Descrizione del problema
Converti in un elenco numerato tutto ciò che va dalla riga contenente "pose: elev=179.1 azim=245.7" giù fino alla riga contenente "Dot at: (231, 148)", estremi inclusi. Lascia fuori le righe vuote.

━━━━━ Dati in ingresso

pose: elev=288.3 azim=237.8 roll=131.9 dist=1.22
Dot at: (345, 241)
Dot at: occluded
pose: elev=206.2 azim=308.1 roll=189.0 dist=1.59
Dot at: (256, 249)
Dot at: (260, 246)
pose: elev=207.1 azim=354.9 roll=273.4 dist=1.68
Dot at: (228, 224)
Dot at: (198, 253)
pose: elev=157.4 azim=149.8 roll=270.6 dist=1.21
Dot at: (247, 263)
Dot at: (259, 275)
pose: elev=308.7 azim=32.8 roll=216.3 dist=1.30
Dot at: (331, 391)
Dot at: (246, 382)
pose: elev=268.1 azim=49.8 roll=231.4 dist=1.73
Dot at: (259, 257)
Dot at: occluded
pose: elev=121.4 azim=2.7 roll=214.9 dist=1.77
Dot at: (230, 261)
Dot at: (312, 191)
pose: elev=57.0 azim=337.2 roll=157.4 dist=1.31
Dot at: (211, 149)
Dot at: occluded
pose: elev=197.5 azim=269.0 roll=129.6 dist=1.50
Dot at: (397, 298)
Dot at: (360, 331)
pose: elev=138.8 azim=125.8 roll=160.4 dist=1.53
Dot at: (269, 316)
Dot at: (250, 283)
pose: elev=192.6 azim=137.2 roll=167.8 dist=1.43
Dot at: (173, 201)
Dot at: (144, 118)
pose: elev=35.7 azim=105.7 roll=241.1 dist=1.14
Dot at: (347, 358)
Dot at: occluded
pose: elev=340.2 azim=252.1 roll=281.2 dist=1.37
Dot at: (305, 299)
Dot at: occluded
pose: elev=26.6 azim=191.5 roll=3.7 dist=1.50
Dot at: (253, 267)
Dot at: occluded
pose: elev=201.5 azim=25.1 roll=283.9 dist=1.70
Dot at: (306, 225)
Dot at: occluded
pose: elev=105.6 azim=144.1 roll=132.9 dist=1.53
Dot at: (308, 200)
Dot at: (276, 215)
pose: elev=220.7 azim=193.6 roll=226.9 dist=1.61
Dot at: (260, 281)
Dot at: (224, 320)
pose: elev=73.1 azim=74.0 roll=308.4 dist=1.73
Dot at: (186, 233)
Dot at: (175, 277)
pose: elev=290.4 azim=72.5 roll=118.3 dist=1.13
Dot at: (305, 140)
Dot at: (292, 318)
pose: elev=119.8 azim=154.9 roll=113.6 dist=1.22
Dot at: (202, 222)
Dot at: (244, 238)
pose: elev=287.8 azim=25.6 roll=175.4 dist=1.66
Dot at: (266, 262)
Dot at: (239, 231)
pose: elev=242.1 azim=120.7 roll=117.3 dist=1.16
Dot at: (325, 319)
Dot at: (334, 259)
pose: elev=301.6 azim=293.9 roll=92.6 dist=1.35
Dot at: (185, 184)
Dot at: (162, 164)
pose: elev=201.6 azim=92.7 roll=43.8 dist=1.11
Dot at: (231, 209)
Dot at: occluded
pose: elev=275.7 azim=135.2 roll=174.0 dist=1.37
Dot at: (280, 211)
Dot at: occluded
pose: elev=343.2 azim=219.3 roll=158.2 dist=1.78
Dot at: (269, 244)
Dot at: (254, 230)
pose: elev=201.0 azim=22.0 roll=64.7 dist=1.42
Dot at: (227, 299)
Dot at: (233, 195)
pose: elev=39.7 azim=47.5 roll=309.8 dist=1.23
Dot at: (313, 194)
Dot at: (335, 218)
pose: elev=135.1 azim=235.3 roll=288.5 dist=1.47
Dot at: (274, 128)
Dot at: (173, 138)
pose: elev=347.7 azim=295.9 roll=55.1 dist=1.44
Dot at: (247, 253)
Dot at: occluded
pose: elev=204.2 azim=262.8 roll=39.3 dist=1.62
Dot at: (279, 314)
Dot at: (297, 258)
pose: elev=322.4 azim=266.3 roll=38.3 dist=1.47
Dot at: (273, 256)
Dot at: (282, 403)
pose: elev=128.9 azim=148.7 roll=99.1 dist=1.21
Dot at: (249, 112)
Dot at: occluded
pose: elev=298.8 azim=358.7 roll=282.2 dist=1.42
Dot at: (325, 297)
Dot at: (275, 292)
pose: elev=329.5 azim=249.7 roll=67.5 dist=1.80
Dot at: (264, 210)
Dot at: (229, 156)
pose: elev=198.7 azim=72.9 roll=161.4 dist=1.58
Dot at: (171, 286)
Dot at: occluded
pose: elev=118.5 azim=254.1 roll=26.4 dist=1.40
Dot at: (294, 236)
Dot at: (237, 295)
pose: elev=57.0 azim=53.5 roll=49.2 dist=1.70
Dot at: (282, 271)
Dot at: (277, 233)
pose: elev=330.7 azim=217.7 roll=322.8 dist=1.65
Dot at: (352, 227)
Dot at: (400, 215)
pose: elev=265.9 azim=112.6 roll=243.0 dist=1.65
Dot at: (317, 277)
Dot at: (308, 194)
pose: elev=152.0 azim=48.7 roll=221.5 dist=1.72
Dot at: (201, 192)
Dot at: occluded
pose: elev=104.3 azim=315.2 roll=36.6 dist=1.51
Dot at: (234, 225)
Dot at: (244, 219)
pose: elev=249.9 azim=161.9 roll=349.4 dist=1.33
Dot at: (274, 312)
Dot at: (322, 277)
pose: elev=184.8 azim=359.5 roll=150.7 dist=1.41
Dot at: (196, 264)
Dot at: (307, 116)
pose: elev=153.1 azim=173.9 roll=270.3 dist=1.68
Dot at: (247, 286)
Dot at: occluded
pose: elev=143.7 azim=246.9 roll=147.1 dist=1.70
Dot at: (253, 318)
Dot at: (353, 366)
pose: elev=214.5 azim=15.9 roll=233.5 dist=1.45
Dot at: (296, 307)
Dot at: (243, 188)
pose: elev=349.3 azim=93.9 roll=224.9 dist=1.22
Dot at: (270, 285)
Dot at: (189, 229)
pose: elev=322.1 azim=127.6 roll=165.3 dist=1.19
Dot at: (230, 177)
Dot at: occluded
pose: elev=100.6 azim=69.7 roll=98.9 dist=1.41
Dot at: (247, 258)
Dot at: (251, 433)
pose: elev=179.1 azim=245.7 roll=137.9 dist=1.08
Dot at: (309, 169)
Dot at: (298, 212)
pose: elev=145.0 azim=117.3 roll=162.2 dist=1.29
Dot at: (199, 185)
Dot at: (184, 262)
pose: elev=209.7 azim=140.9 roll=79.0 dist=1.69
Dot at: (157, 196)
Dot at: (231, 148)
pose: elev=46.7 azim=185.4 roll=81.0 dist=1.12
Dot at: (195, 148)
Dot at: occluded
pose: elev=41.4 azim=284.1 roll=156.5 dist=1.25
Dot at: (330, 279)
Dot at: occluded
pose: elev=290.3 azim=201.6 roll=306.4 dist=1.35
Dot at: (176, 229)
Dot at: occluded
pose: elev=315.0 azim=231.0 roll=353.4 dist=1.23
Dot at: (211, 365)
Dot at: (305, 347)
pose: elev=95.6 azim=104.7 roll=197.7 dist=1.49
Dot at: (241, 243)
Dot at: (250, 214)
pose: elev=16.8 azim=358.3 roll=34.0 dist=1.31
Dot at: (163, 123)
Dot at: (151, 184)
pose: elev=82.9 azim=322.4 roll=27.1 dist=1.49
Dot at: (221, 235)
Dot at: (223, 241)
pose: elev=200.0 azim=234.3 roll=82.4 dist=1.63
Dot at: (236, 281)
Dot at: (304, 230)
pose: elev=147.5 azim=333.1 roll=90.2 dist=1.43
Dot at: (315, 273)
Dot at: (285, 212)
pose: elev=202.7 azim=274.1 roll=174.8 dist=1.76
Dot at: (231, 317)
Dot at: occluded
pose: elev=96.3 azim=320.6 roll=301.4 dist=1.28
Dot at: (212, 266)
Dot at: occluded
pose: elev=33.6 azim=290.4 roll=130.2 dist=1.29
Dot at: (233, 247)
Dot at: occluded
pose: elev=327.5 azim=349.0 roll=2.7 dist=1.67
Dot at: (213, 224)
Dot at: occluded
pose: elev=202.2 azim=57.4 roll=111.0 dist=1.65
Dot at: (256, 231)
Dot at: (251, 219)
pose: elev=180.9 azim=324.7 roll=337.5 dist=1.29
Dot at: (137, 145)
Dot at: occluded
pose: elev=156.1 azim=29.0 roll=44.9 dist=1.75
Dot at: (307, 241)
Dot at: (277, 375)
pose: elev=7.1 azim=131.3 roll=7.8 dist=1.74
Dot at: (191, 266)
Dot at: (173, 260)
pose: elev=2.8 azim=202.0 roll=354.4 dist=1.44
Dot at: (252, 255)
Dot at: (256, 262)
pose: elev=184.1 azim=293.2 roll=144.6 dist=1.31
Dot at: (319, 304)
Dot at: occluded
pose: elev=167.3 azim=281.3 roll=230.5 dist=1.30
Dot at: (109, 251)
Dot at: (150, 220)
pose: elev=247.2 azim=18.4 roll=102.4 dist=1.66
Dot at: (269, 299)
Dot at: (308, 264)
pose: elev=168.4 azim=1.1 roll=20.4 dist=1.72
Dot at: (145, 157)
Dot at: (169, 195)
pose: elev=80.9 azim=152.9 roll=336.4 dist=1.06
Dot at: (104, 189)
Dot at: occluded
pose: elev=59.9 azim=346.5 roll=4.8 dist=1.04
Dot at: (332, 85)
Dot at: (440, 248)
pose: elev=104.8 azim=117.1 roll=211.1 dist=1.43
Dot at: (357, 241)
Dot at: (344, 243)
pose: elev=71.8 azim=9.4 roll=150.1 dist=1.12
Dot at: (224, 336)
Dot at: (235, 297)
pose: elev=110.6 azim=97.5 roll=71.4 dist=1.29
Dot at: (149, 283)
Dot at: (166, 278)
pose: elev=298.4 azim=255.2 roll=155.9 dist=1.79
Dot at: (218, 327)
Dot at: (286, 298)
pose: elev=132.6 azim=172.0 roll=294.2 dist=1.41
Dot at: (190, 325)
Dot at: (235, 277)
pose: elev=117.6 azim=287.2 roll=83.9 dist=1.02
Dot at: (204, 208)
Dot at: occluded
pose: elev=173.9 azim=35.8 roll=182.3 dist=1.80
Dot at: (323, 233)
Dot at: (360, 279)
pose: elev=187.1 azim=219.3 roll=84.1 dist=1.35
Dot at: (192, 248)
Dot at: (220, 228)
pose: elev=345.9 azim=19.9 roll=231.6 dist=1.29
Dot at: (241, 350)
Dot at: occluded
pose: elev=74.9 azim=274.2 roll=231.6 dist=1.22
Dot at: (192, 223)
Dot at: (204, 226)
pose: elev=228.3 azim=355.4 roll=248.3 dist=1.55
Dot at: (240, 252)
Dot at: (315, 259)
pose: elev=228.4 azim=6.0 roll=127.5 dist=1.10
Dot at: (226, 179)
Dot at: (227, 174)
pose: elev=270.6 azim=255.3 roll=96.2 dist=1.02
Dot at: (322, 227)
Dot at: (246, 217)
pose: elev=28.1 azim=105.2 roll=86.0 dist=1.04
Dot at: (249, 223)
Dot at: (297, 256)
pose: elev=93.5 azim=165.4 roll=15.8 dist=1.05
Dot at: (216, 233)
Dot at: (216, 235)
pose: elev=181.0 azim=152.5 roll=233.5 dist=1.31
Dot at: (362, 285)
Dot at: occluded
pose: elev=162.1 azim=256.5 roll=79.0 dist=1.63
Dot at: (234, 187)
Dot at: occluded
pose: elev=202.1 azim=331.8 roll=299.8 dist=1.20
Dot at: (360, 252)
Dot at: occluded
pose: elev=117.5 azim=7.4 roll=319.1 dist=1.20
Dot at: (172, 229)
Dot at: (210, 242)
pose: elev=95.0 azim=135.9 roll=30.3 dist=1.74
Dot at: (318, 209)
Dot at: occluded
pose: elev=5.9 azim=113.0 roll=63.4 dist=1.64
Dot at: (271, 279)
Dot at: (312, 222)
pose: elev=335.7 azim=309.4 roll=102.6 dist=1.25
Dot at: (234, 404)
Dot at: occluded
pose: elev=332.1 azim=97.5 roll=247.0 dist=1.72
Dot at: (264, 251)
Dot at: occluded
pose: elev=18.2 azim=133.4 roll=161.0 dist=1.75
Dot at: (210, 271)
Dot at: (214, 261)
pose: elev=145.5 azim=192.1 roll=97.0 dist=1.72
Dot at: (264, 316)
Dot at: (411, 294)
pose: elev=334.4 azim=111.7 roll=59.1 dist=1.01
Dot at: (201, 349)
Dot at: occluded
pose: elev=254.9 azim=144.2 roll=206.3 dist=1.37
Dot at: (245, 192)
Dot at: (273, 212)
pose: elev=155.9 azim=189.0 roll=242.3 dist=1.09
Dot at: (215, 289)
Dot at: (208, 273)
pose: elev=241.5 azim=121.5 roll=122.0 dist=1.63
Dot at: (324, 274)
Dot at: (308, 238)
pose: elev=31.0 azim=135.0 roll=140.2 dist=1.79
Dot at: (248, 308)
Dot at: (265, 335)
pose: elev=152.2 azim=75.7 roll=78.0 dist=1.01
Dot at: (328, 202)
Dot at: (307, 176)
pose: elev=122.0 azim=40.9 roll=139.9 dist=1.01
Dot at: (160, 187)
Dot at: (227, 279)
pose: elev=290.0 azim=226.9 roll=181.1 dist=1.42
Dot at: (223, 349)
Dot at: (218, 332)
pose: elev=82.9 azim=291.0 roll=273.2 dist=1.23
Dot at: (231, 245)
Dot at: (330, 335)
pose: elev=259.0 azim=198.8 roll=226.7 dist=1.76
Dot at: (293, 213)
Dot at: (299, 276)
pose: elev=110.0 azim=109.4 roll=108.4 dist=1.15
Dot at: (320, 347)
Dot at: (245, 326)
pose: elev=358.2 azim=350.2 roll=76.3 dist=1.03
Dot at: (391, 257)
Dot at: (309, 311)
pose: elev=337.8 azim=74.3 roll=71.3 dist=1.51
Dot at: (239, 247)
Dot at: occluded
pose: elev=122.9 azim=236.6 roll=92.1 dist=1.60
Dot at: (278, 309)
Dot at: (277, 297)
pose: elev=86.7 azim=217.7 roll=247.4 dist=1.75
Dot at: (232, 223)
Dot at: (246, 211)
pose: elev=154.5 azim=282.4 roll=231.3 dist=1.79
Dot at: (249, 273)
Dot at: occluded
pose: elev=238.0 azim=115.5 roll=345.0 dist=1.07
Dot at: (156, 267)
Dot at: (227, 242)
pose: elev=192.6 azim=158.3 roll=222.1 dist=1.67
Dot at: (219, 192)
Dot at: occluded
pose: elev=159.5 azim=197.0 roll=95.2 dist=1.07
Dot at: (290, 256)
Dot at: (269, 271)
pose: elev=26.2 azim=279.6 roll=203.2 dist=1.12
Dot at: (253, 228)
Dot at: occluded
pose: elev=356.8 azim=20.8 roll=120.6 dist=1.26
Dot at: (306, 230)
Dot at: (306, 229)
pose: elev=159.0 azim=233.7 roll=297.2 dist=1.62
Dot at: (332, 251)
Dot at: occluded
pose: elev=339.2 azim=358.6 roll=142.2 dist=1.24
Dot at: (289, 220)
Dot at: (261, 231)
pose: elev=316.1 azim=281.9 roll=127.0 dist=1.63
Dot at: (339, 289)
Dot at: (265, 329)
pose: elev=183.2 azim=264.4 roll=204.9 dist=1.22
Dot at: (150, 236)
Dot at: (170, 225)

━━━━━━━━━━

Risultato
1. pose: elev=179.1 azim=245.7 roll=137.9 dist=1.08
2. Dot at: (309, 169)
3. Dot at: (298, 212)
4. pose: elev=145.0 azim=117.3 roll=162.2 dist=1.29
5. Dot at: (199, 185)
6. Dot at: (184, 262)
7. pose: elev=209.7 azim=140.9 roll=79.0 dist=1.69
8. Dot at: (157, 196)
9. Dot at: (231, 148)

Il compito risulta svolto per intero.